With modern weapons and ammo in short supply, Kiev’s forces are reportedly dusting off old Maxim guns An M1910 variant of the Maxim gun, seen in Lodz, Poland, October 2014 © Wikipedia
Ukrainian forces defending the Donbass town of Artyomovsk, also known as Bakhmut, are relying on Victorian-era Maxim guns, the Telegraph reported on Friday. Despite receiving tens of billions of dollars worth of US and NATO aid, Kiev is reportedly struggling with shortages of arms and ammunition.
“I have seen Maxim machine guns in stationary positions many times,” a Ukrainian soldier told the British newspaper. “Despite their age, it is a rather formidable weapon. The main thing is not to forget to add some water.”
Invented by Hiram Stevens Maxim in 1884, the Maxim gun was the first fully automatic machine gun in the world. Firing a still-respectable 600 rounds per minute, the gun relies on a heavy water jacket around its barrel to prevent overheating. Sitting on iron wheels and weighing around 30 kilos before adding water or ammunition belts, it takes a crew of four people to operate.
Maxims were used by British colonial forces in Africa and by Imperial Russian forces in the Russo-Japanese War of 1904-1905. It was already considered obsolete by the First World War, with British forces using the lighter Vickers machine gun in its stead.
Sitting in Ukrainian armories since the country was a part of the Russian Empire, Maxims have been used on the frontline in Donbass since last year. While Ukrainian troops told the Telegraph that the Maxim is “a fairly effective weapon in capable hands,” some of Kiev’s servicemen have complained that they haven’t received newer gear.
“The Russians have artillery, armored vehicles, and their forces are five to six times greater than ours,” a sergeant near Severodonetsk told Radio France Internationale last July. “We only had machine guns and RPGs from 1986. A Degtyarov machine gun from 1943. And the Maxim machine gun from 1933.”
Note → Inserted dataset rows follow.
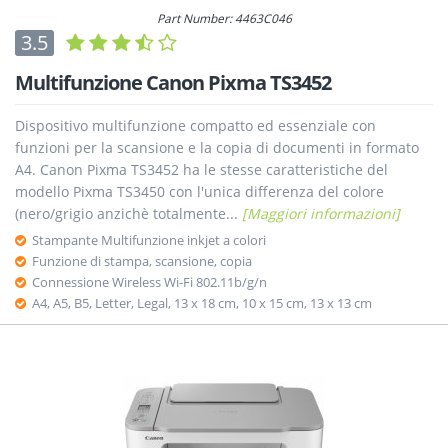
Part Number: 4463C046
3.5
Multifunzione Canon Pixma TS3452
Dispositivo multifunzione compatto ed essenziale con
funzioni per la scansione e la copia di documenti in formato
A4. Canon Pixma TS3452 ha le stesse caratteristiche del
modello Pixma TS3450 con l'unica differenza del colore
(nero/grigio anzichè totalmente...
[Maggiori informazioni]
Stampante Multifunzione inkjet a colori
Funzione di stampa, scansione, copia
Connessione Wireless Wi-Fi 802.11b/g/n
A4, A5, B5, Letter, Legal, 13 x 18 cm, 10 x 15 cm, 13 x 13 cm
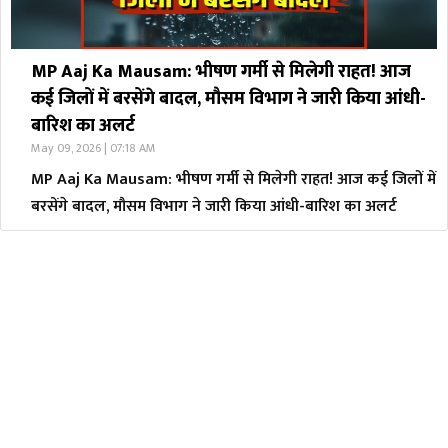
MP Aaj Ka Mausam: भीषण गर्मी से मिलेगी राहत! आज
कई जिलों में बरसेंगे बादल, मौसम विभाग ने जारी किया आंधी-
बारिश का अलर्ट
May 09, 2026 | 07:18 AM
MP Aaj Ka Mausam: भीषण गर्मी से मिलेगी राहत! आज कई जिलों में
बरसेंगे बादल, मौसम विभाग ने जारी किया आंधी-बारिश का अलर्ट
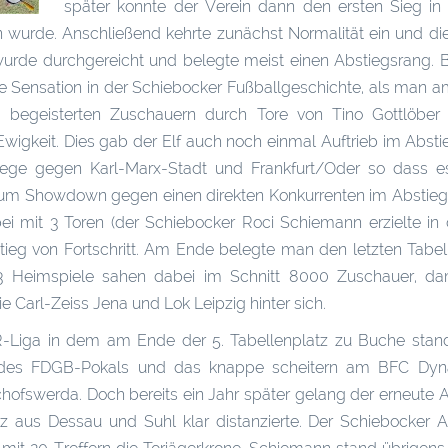
später konnte der Verein dann den ersten Sieg in 
en wurde. Anschließend kehrte zunächst Normalität ein und d
 wurde durchgereicht und belegte meist einen Abstiegsrang. 
e Sensation in der Schiebocker Fußballgeschichte, als man a
begeisterten Zuschauern durch Tore von Tino Gottlöber
 Ewigkeit. Dies gab der Elf auch noch einmal Auftrieb im Abst
iege gegen Karl-Marx-Stadt und Frankfurt/Oder so dass e
 zum Showdown gegen einen direkten Konkurrenten im Abstie
ei mit 3 Toren (der Schiebocker Roci Schiemann erzielte in
tieg von Fortschritt. Am Ende belegte man den letzten Tabel
13 Heimspiele sahen dabei im Schnitt 8000 Zuschauer, da
 Carl-Zeiss Jena und Lok Leipzig hinter sich.
DDR-Liga in dem am Ende der 5. Tabellenplatz zu Buche sta
ale des FDGB-Pokals und das knappe scheitern am BFC Dy
hofswerda. Doch bereits ein Jahr später gelang der erneute Au
z aus Dessau und Suhl klar distanzierte. Der Schiebocker A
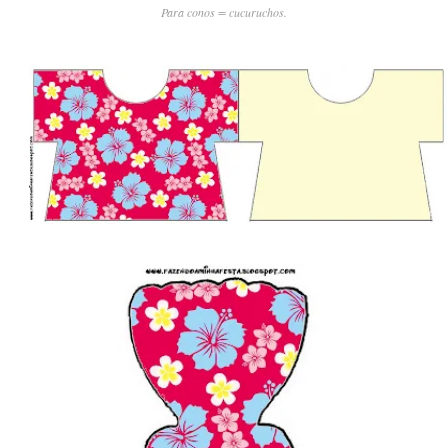
Para conos = cucuruchos.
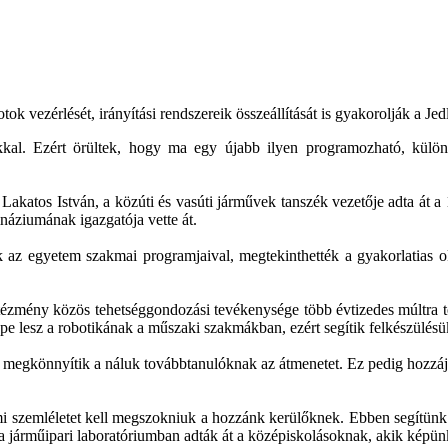
ok vezérlését, irányítási rendszereik összeállítását is gyakorolják a Jed
kal. Ezért örültek, hogy ma egy újabb ilyen programozható, külön
akatos István, a közúti és vasúti járművek tanszék vezetője adta át 
áziumának igazgatója vette át.
 az egyetem szakmai programjaival, megtekinthették a gyakorlatias ok
ézmény közös tehetséggondozási tevékenysége több évtizedes múltra tekin
e lesz a robotikának a műszaki szakmákban, ezért segítik felkészülésük
 így megkönnyítik a náluk továbbtanulóknak az átmenetet. Ez pedig hozz
emi szemléletet kell megszokniuk a hozzánk kerülőknek. Ebben segítünk
a járműipari laboratóriumban adták át a középiskolásoknak, akik képünk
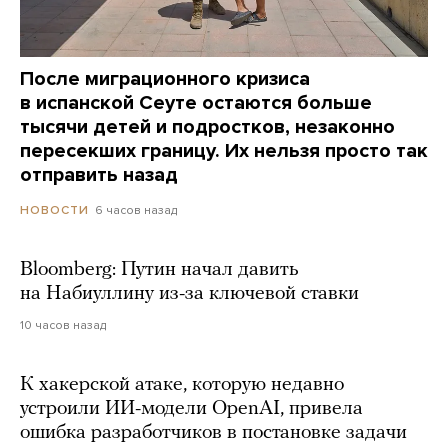
После миграционного кризиса
в испанской Сеуте остаются больше
тысячи детей и подростков, незаконно
пересекших границу. Их нельзя просто так
отправить назад
6 часов назад
НОВОСТИ
Bloomberg: Путин начал давить
на Набиуллину из-за ключевой ставки
10 часов назад
К хакерской атаке, которую недавно
устроили ИИ-модели OpenAI, привела
ошибка разработчиков в постановке задачи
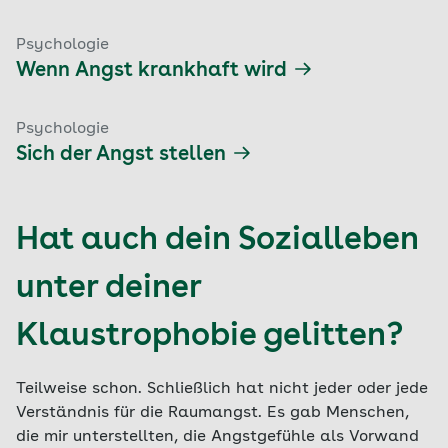
Psychologie
Wenn Angst krankhaft wird
Psychologie
Sich der Angst stellen
Hat auch dein Sozialleben
unter deiner
Klaustrophobie gelitten?
Teilweise schon. Schließlich hat nicht jeder oder jede
Verständnis für die Raumangst. Es gab Menschen,
die mir unterstellten, die Angstgefühle als Vorwand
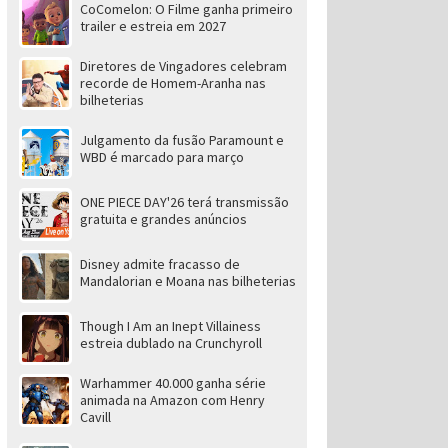
CoComelon: O Filme ganha primeiro
trailer e estreia em 2027
Diretores de Vingadores celebram
recorde de Homem-Aranha nas
bilheterias
Julgamento da fusão Paramount e
WBD é marcado para março
ONE PIECE DAY'26 terá transmissão
gratuita e grandes anúncios
Disney admite fracasso de
Mandalorian e Moana nas bilheterias
Though I Am an Inept Villainess
estreia dublado na Crunchyroll
Warhammer 40.000 ganha série
animada na Amazon com Henry
Cavill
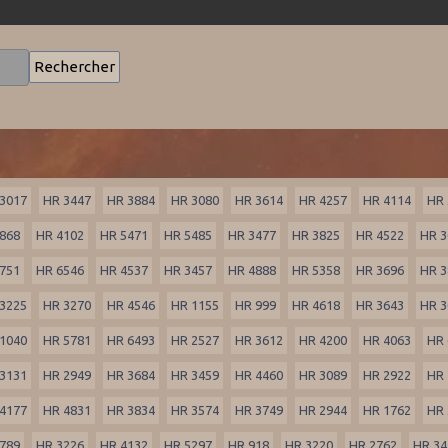
3017
HR 3447
HR 3884
HR 3080
HR 3614
HR 4257
HR 4114
HR 
868
HR 4102
HR 5471
HR 5485
HR 3477
HR 3825
HR 4522
HR 3
751
HR 6546
HR 4537
HR 3457
HR 4888
HR 5358
HR 3696
HR 3
3225
HR 3270
HR 4546
HR 1155
HR 999
HR 4618
HR 3643
HR 3
1040
HR 5781
HR 6493
HR 2527
HR 3612
HR 4200
HR 4063
HR 
3131
HR 2949
HR 3684
HR 3459
HR 4460
HR 3089
HR 2922
HR 
4177
HR 4831
HR 3834
HR 3574
HR 3749
HR 2944
HR 1762
HR 
789
HR 3226
HR 4132
HR 5297
HR 918
HR 3220
HR 2762
HR 34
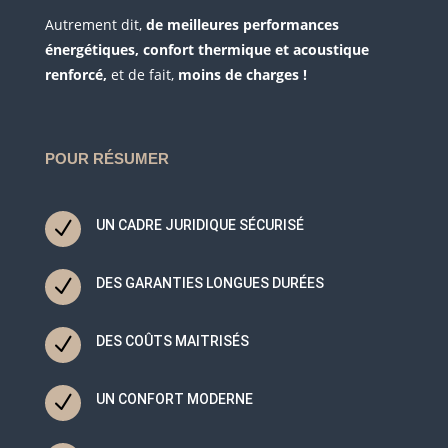
Autrement dit,
de meilleures performances
énergétiques, confort thermique et acoustique
renforcé,
et de fait,
moins de charges !
POUR RÉSUMER
N
UN CADRE JURIDIQUE SÉCURISÉ
N
DES GARANTIES LONGUES DURÉES
N
DES COÛTS MAITRISÉS
N
UN CONFORT MODERNE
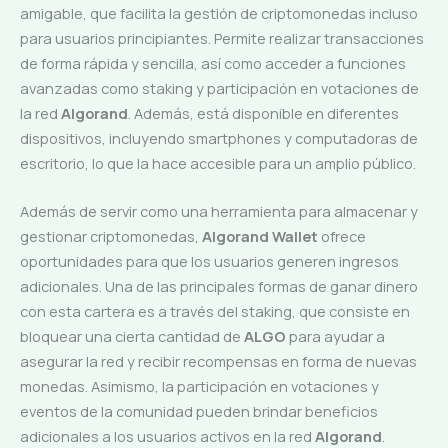
amigable, que facilita la gestión de criptomonedas incluso
para usuarios principiantes. Permite realizar transacciones
de forma rápida y sencilla, así como acceder a funciones
avanzadas como staking y participación en votaciones de
la red
Algorand
. Además, está disponible en diferentes
dispositivos, incluyendo smartphones y computadoras de
escritorio, lo que la hace accesible para un amplio público.
Además de servir como una herramienta para almacenar y
gestionar criptomonedas,
Algorand Wallet
ofrece
oportunidades para que los usuarios generen ingresos
adicionales. Una de las principales formas de ganar dinero
con esta cartera es a través del staking, que consiste en
bloquear una cierta cantidad de
ALGO
para ayudar a
asegurar la red y recibir recompensas en forma de nuevas
monedas. Asimismo, la participación en votaciones y
eventos de la comunidad pueden brindar beneficios
adicionales a los usuarios activos en la red
Algorand
.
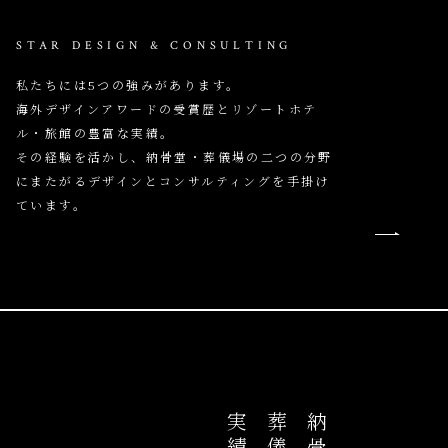
STAR DESIGN & CONSULTING
私たちには5つの強みがあります。
海外デザインアワードの受賞歴とリゾートホテ
ル・旅館の豊富な実績。
その経験を活かし、納骨堂・葬儀場の二つの分野
にまたがるデザインとコンサルティングを手掛け
ています。
実績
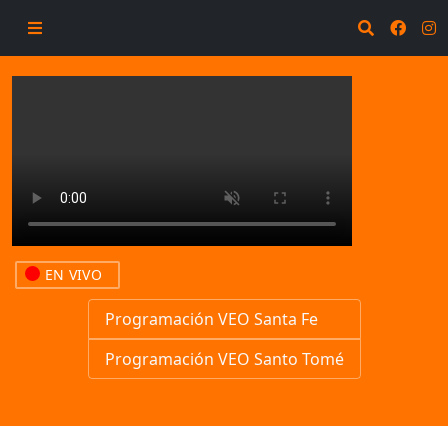
EN VIVO
Programación VEO Santa Fe
Programación VEO Santo Tomé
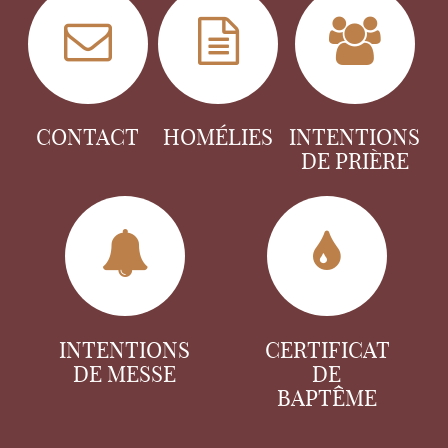
CONTACT
HOMÉLIES
INTENTIONS
DE PRIÈRE
INTENTIONS
CERTIFICAT
DE MESSE
DE
BAPTÊME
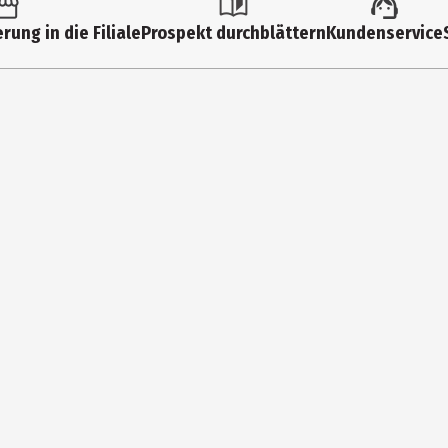
Spezialhelfer (Sammelkategorie)
rung in die Filiale
Prospekt durchblättern
Kundenservice
8.5 cm
silber
20 cm
7 cm
Küchenprofi GmbH
Höhscheider Weg 29, DE-42699 Solingen
service@kuechenprofi.de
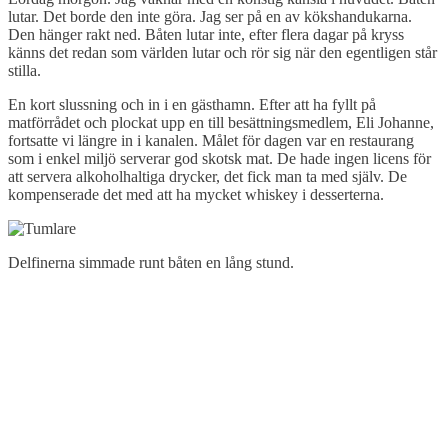
lutar. Det borde den inte göra. Jag ser på en av kökshandukarna.
Den hänger rakt ned. Båten lutar inte, efter flera dagar på kryss
känns det redan som världen lutar och rör sig när den egentligen står
stilla.
En kort slussning och in i en gästhamn. Efter att ha fyllt på
matförrådet och plockat upp en till besättningsmedlem, Eli Johanne,
fortsatte vi längre in i kanalen. Målet för dagen var en restaurang
som i enkel miljö serverar god skotsk mat. De hade ingen licens för
att servera alkoholhaltiga drycker, det fick man ta med själv. De
kompenserade det med att ha mycket whiskey i desserterna.
Delfinerna simmade runt båten en lång stund.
The US alone has sent Ukraine more than $37 billion worth of weapons and ammunition since Russia’s military operation began last February. With Western stockpiles dwindling, however, American advisers are instructing Ukrainian forces to conserve their ammo if they hope to mount a counteroffensive this spring.
Western military officials have also advised Zelensky against hanging on to Artyomovsk, which is nearly encircled by Russian forces at present. Kiev keeps casualty figures under wraps, but US officials believe that “upwards of 100,000 Ukrainian forces” have died since last February, with “many of these losses” taking place in the city, according to a Politico report earlier this week.
Although US officials have written off Artyomovsk as strategically insignificant, it is a vital logistics hub for the Ukrainian military. Control of the town would clear a path for Russian forces to push on towards Kramatorsk and Slavyansk, which sit along the last in a series of fortified lines built by Ukraine since the onset of its conflict with the Donetsk People’s Republic in 2014.